Metin Bloğu

1966 Ekim’indeki kurultayda Genel Sekreterliğe seçilen Bülent Ecevit ve daha sonra Demokratik Sol olacak Ortanın Solu’nun artık neredeyse eşanlamlı iki kelime haline gelmeye başlayacağı yıllar, bu yıllardır. Bu yıllar, dünyayı kasıp kavuracak ‘68 Hareketi’nin Türkiye’yi de sarsacağı; aynı zamanda Ecevit’in, Ortanın Solu’nun sosyalist bir hareket olmadığını ispata gayret ettiği yıllardır.

Genel Başkanlığa seçildiği yetmişli yıllarda ise bu, artık, Ortanın Solu/Demokratik Sol’u komünizmle mücadelenin bir unsuru olarak formüle etmesine kadar varmıştır. 12 Mart Muhtırası, 68 Hareketi’nin Türkiye’deki izdüşümüyle, başta da onun ordu içindeki yansımalarıyla, hesaplaşmaya soyunur. CHP bu darbede tabir-i caizse ikiye bölünecektir. Genel Başkan İsmet İnönü, darbeyi onaylar; Nihat Erim’in partiden ayrılarak başbakanlık görevini kabul etmesine cevaz verir. Genel Sekreter Bülent Ecevit ise darbenin Ortanın Solu’na yapıldığı düşüncesiyle partideki görevinden istifa eder. Bu Ecevit’e Genel Başkanlık yolunu açacak en önemli stratejik hamlelerden birisi olmuştur. Nitekim 1972 Mayıs’ındaki kurultayda Ecevit amacına ulaşarak partinin Atatürk ve İnönü’den sonraki üçüncü genel başkanı olur Ecevit’in görevi, Parti 12 Eylül Darbesi sonrasında kapatılana kadar devam edecektir.

KILIÇDAROĞLU'NUN CHP'Sİ NEDİR?

Kemal Kılıçdaroğlu’nun CHP’nin genel başkanlığına gelmesi de Yeni CHP (Y-CHP) gibi adlandırmalara yol açmıştı. Bu adlandırma, CHP içindeki paradigma değişimine işaret ediyordu. Bu adlandırma, söz konusu dönemde CHP’nin ulaşamadığı kesimlere ulaşması ve daha ılımlı bir laiklik anlayışı benimsemesini ifade ediyordu. CHP içindeki paradigma değişimi, CHP’nin ana değerlerinden uzaklaştığı gibi söylemlerle eleştirilmişti. Nedir bu değerler? Kılıçdaroğlu döneminde ne değişti?

Kısa Talimat
CHP tarihini anlatan metne göre Bülent Ecevit, partinin üçüncü genel başkanı olarak hangi kurultayda seçilmiştir?

Veri İçeriği
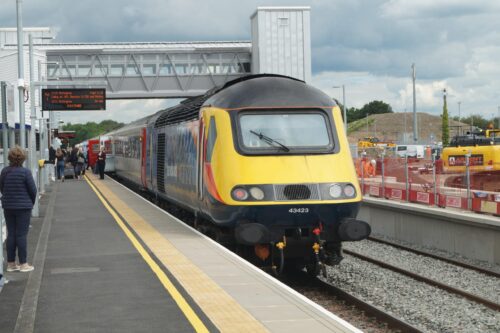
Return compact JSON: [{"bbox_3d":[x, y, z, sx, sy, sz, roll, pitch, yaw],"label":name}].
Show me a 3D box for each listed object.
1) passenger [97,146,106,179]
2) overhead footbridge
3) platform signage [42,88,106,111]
[{"bbox_3d":[-7.316,-0.181,55.924,0.500,1.640,0.360,-1,1,5],"label":"passenger"},{"bbox_3d":[-6.506,-5.935,71.807,13.060,3.410,2.900,-1,1,-9],"label":"overhead footbridge"},{"bbox_3d":[-4.101,-1.555,26.616,1.450,0.520,0.250,-1,1,-9],"label":"platform signage"}]

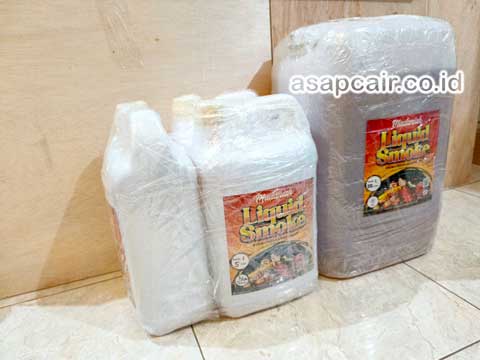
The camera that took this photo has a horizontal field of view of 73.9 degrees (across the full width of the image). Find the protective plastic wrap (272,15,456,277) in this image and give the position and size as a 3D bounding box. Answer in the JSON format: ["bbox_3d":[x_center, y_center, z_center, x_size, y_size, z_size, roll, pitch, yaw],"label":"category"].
[{"bbox_3d":[0.221,-0.066,0.614,0.291,0.415,0.211,-10,18,-19],"label":"protective plastic wrap"}]

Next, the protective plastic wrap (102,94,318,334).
[{"bbox_3d":[-0.052,0.030,0.528,0.296,0.323,0.224,-10,18,-19],"label":"protective plastic wrap"}]

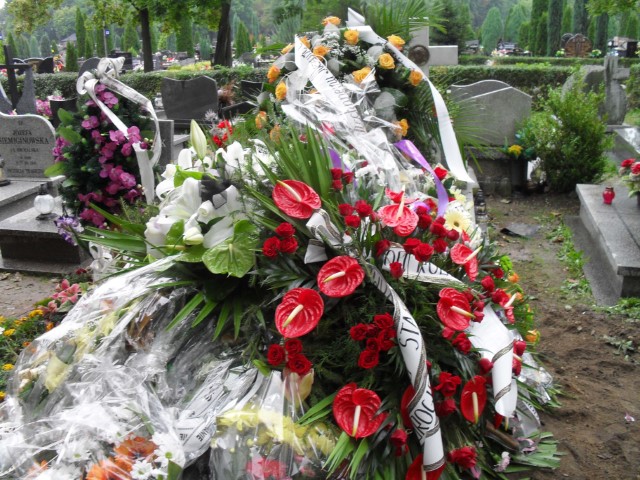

Görev Sonucu
1972 Mayıs'ındaki kurultayda.